CalPERS' allocation to India is about $110 million out of a total allocation of $2 billion to emerging markets. Keep in mind that India was only put on CalPERS' investible countries list in April 2004. I expect India to continue to perform well based on CalPERS' annual evaluation of emerging markets.

Soft gains: Punita Kumar Sinha

What worked for us in 2004 was having a big position in Infosys (one of our largest holdings) and being underweighted in oil and gas stocks as well as being overweighted in the engineering, capital goods and construction sectors.

We also benefited from some of our mid-caps holdings where we were early investors - such as Hotel Leela, Sintex, Amtek Auto, Geodesic, KPIT Cummins and Mahavir Spinning.

Maybe we could have been more aggressive in the mid-cap category. We did not expect such a quick rise in mid-caps. We believed in the stories but we expected it to play out over a period of time.

From a risk control point of view, we cannot play the mid-caps as well as the small-sized funds.

One regret is that Indian commodities and oil companies did not perform in line with the their Asian peers.

We are principled: Hazel McNeilage

2004 has been a good year overall for Principal Global Investors. Performance has been competitive. Assets under management have grown from $ 118 billion at December 31, 2003, to $ 129 billion as at September 30, 2004. Various independent surveys have ranked us in the top 10 globally in the dollar value of new institutional mandates won.

In Asia, Principal Financial Group's business has grown rapidly and now Principal and its affiliated companies (including, of course, Principal PNB Asset Management) manage a total of around $ 4 billion for clients in Asia (ex-Japan).

Our philosophy in managing equities continues to be superior stock selection, combined with disciplined risk management. We believe this is the key to generating superior performance.

Within stock selection, our focus is unchanged - we work on identifying stocks with improving business fundamentals, sustainability in these improvements, rising investor expectations and attractive valuation. While, of course, not all of our stock calls have added value, overall this continues to be a successful strategy.

Sell short: Jim Rogers

My view on India is bearish. I will not buy in India at all.

My investment in India is zero. My best bet for 2005 is commodities.

My stock strategy is to sell short.

Four-wheel drive: Andrew Holland

2004 started off brightly enough, but then we were all caught out by the crash following the elections. It took a bit of time to overcome the downsides. For me, 2004 was the year when India was firmly placed on the FII radar.

Another important feature was that a lot of good quality IPOs hit the markets - like ONGC and TCS. Mid-caps made their mark, too, emerging as an asset class in themselves.

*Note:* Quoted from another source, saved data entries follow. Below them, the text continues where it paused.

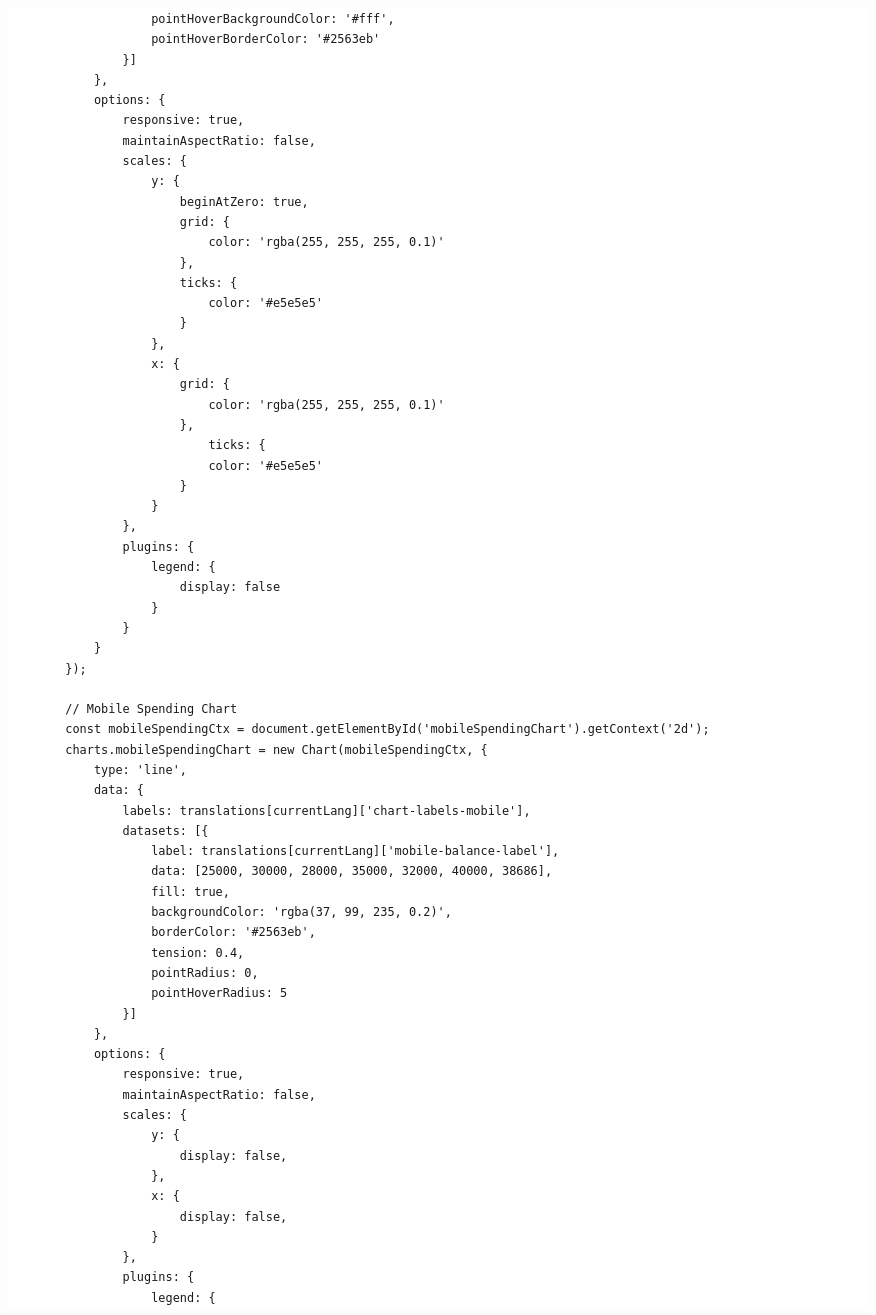                         pointHoverBackgroundColor: '#fff',
                        pointHoverBorderColor: '#2563eb'
                    }]
                },
                options: {
                    responsive: true,
                    maintainAspectRatio: false,
                    scales: {
                        y: {
                            beginAtZero: true,
                            grid: {
                                color: 'rgba(255, 255, 255, 0.1)'
                            },
                            ticks: {
                                color: '#e5e5e5'
                            }
                        },
                        x: {
                            grid: {
                                color: 'rgba(255, 255, 255, 0.1)'
                            },
                                ticks: {
                                color: '#e5e5e5'
                            }
                        }
                    },
                    plugins: {
                        legend: {
                            display: false
                        }
                    }
                }
            });

            // Mobile Spending Chart
            const mobileSpendingCtx = document.getElementById('mobileSpendingChart').getContext('2d');
            charts.mobileSpendingChart = new Chart(mobileSpendingCtx, {
                type: 'line',
                data: {
                    labels: translations[currentLang]['chart-labels-mobile'],
                    datasets: [{
                        label: translations[currentLang]['mobile-balance-label'],
                        data: [25000, 30000, 28000, 35000, 32000, 40000, 38686],
                        fill: true,
                        backgroundColor: 'rgba(37, 99, 235, 0.2)',
                        borderColor: '#2563eb',
                        tension: 0.4,
                        pointRadius: 0,
                        pointHoverRadius: 5
                    }]
                },
                options: {
                    responsive: true,
                    maintainAspectRatio: false,
                    scales: {
                        y: {
                            display: false,
                        },
                        x: {
                            display: false,
                        }
                    },
                    plugins: {
                        legend: {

Our best calls were on auto (four-wheelers), power, engineering and software. For 2005, we are bullish on auto (four-wheelers), power, engineering, software and cement and neutral on pharma. For me a key indicator of India's promising outlook was when CalPERS entered the Indian markets - an indicator that the outlook on India continued to be bullish.

I am disappointed with the fact that SBI has still not opened up and that the increase in FDI in the telecom sector is yet to happen.

We are raising our Sensex estimates to 7,000 by November, 2005.